Ok. Consegue vender sempre mesmo sem essa resposta. Lucro sem certeza não é lucro. É sorte, em qualquer caso. O que significa que se você precisar montar uma tática que faça a venda das camisas ser o dobro pode ser que você não consiga.

6. Há lucro sem Marketing?

Sim há. Seria uma mentira dizer que sem o Marketing não há lucro. Mas a longo prazo não. O curto prazo é aquele boom que acontece na novidade do negócio. Quando você lança uma rede como a Food Truck, que foi um estouro. Tanto que muitos entraram no negócio achando que era dinheiro fácil e hoje lamentam a crise que se assolou no país unido com a franquia que parece ser um custo em triplo.

O que faltou? Marketing para começar. Food Truck é cultural no Brasil? Bem se não fizeram essa pergunta é lógico que a linha de pensamento atual seja que o negócio de Food Truck não tenha desenvolvido raízes mais fortes. Não tanto quanto era promessa há 2 anos.

O lucro pode ser entendido como fluxo de caixa ou sobrevivência da marca. A questão é que o primeiro você pode manter mesmo você fazendo vaquinha interna. O segundo é aquele que até em momentos de crise, sempre vai haver algum público mantendo o seu negócio. A principal pergunta é: Qual você quer investir – no Marketing ou na sorte?

Case: Hashtag Detremura.

Certos tempos para quem navega pelo Twitter nota todos os dias uma Hashtag sempre com ‘SDV‘ (Sigo de De volta) e DeTremura que pertence a uma conta de pessoa física. A união sempre é algo referente ao dia (Dias da semana, notícia, sazonalidades e etc). Mas o que essa hashtag traz para quem nomeia com o seu sobrenome? Na prática, nenhum lucro. Nem de imagem, valores materiais ou autoridade.

Pensar que comprar followers pudesse ser uma ideia genial, prova-se ao contrário quando você pensa que esse tag está todos os dias no TT sem ser patrocinado, sem dar um retorno (ROI) concreto.

Quem oferece o sobrenome na hashtag, você pensa, tem milhões de seguidores. Não. Tem milhares, E qual é o problema disso? Quando você segmenta seu público é normal pensar em um crescimento mais lento. Quantas pessoas gostam de Steampunk em sua cidade, no seu bairro?

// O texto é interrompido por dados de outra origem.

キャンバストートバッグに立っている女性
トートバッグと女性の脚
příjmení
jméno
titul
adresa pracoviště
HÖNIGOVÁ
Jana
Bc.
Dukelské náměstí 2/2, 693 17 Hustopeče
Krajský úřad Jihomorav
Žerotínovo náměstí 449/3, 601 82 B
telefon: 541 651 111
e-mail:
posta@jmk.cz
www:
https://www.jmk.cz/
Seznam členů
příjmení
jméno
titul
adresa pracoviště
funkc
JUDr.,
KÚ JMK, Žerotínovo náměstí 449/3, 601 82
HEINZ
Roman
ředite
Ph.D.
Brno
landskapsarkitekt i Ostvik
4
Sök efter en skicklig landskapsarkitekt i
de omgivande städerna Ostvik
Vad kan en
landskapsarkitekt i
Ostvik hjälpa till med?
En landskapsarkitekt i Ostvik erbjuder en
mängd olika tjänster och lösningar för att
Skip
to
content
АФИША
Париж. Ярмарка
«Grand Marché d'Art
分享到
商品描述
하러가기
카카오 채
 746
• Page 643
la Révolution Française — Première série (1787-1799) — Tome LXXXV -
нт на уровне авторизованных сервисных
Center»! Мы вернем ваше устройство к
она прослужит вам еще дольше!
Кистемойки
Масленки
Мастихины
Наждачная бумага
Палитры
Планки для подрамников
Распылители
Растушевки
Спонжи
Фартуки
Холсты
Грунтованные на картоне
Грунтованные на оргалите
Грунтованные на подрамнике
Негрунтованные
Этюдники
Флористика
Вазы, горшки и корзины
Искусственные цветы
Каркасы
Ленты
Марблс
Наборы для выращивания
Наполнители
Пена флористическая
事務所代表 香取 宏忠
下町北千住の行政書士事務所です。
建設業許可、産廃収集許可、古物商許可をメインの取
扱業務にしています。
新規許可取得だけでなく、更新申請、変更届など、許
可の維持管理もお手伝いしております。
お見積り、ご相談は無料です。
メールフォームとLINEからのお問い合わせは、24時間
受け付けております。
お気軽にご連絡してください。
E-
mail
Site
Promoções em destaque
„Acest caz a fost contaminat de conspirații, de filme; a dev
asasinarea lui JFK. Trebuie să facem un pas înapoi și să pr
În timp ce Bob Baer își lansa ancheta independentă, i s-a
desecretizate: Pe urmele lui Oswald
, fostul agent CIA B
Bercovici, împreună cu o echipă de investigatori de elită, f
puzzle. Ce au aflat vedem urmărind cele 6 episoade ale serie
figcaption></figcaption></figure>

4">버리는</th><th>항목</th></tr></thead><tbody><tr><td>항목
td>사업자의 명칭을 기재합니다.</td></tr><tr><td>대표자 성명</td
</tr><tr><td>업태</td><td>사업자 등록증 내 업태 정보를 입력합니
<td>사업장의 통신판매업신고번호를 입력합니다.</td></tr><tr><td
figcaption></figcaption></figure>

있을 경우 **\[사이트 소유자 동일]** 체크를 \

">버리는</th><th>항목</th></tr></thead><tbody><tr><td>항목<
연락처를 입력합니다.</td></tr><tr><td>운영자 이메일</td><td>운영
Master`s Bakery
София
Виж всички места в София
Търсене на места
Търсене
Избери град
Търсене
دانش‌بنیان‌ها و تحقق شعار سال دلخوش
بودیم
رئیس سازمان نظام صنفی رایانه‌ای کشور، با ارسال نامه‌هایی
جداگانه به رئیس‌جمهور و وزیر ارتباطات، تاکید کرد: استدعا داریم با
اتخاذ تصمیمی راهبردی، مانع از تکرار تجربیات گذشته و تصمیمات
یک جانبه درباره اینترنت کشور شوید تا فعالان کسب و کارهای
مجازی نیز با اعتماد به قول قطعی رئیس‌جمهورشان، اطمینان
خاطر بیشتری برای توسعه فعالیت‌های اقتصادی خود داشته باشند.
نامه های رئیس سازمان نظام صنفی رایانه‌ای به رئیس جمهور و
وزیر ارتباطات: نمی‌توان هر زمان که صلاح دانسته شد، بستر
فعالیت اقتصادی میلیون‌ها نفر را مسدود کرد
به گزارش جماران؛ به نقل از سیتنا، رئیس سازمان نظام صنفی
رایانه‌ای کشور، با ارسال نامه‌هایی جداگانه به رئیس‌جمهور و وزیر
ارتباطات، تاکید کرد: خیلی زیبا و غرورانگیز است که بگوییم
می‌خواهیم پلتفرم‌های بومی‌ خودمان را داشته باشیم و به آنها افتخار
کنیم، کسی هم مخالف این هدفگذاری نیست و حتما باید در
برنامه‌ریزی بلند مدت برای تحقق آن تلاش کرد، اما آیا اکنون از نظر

Agora abre o público e pergunta quantas pessoas gostam de ver Netflix. Fecha novamente e pergunta quantas pessoas gostam de Orphan Black?

Ter milhares de pessoas que vão criar relevância em seu post ao curtir não são as mesmas que vão comprar o seu produto, e na rede social ‘relevância e poder de compra” tem diferenças absurdas.

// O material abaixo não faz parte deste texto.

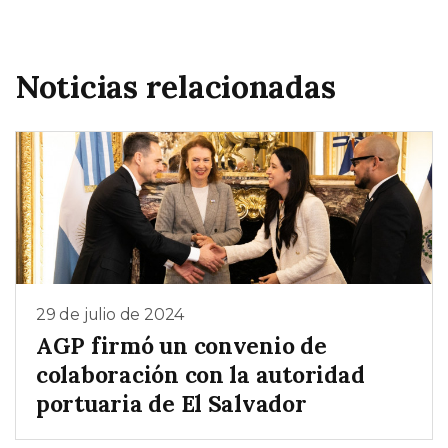
Noticias relacionadas
29 de julio de 2024
AGP firmó un convenio de
colaboración con la autoridad
portuaria de El Salvador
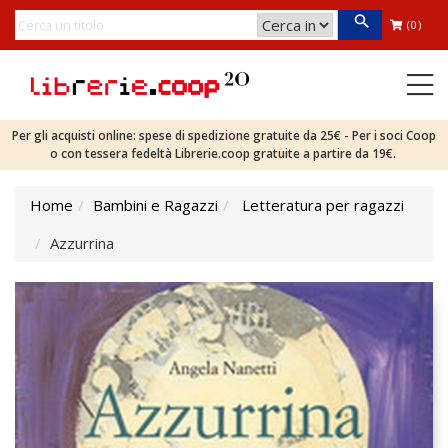
(0)
Per gli acquisti online: spese di spedizione gratuite da 25€ - Per i soci Coop
o con tessera fedeltà Librerie.coop gratuite a partire da 19€.
Home
Bambini e Ragazzi
Letteratura per ragazzi
Azzurrina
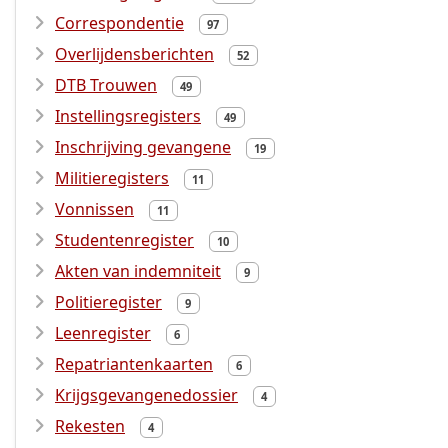
Correspondentie
97
Overlijdensberichten
52
DTB Trouwen
49
Instellingsregisters
49
Inschrijving gevangene
19
Militieregisters
11
Vonnissen
11
Studentenregister
10
Akten van indemniteit
9
Politieregister
9
Leenregister
6
Repatriantenkaarten
6
Krijgsgevangenedossier
4
Rekesten
4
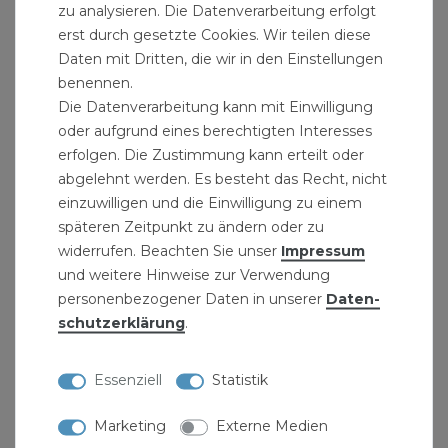
zu analysieren. Die Datenverarbeitung erfolgt
erst durch gesetzte Cookies. Wir teilen diese
Daten mit Dritten, die wir in den Einstellungen
benennen.
Die Datenverarbeitung kann mit Einwilligung
oder aufgrund eines berechtigten Interesses
erfolgen. Die Zustimmung kann erteilt oder
abgelehnt werden. Es besteht das Recht, nicht
einzuwilligen und die Einwilligung zu einem
späteren Zeitpunkt zu ändern oder zu
widerrufen. Beachten Sie unser
Impressum
und weitere Hinweise zur Verwendung
personenbezogener Daten in unserer
Daten­
schutz­erklärung
.
Essenziell
Statistik
TecLine Premium-Seifenreiniger/-Steinseife 1 L
Flasche
Marketing
Externe Medien
8,25 € *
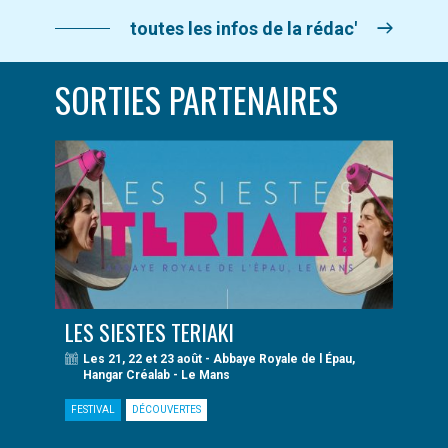
toutes les infos de la rédac'
SORTIES PARTENAIRES
LES SIESTES TERIAKI
Les 21, 22 et 23 août - Abbaye Royale de l Épau,
Hangar Créalab - Le Mans
FESTIVAL
DÉCOUVERTES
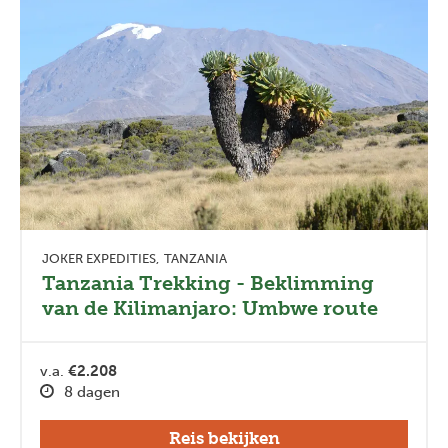
JOKER EXPEDITIES
TANZANIA
Tanzania Trekking - Beklimming
van de Kilimanjaro: Umbwe route
v.a.
€2.208
8 dagen
Reis bekijken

Relevância hoje, amanhã pode ser um John Doe (desconhecido). No dia a eleição do novo presidente americano Donald Trump. Tinha até menção de migração para Marte e final do mundo. Cadê esse buzz agora?

Em suma, haverá uma propaganda em massa, fato. Mas será que o SDV que não é de marca do Detremura não vai querer uma comissão neste meio caminho? Essa é a questão não abordada. Uma vez que ter followers nas redes sociais não SIGNIFICA nada em termos de lucratividade. Talvez relevância social, posicionamento em pagerank (visibilidade na rede).

Qual é a conclusão: Boa parte das estratégias de divulgação e venda abordam temas que envolvam públicos (certos) para o produto (certo). Ter uma gama de pessoas que te seguem e não compram seu produto, é o mesmo que abrir uma loja no centro da cidade, e cem pessoas entrarem, mas apenas efetivamente 20 pessoas comprarem alguma coisa. E considerando que destas 20 pessoas, apenas 10 se interessem pela marca em si. Se o foco do seu Marketing for desde do início nestas 10, você terá sido bem sucedido. Agora se foi nos 100, sim, foi um custo enorme.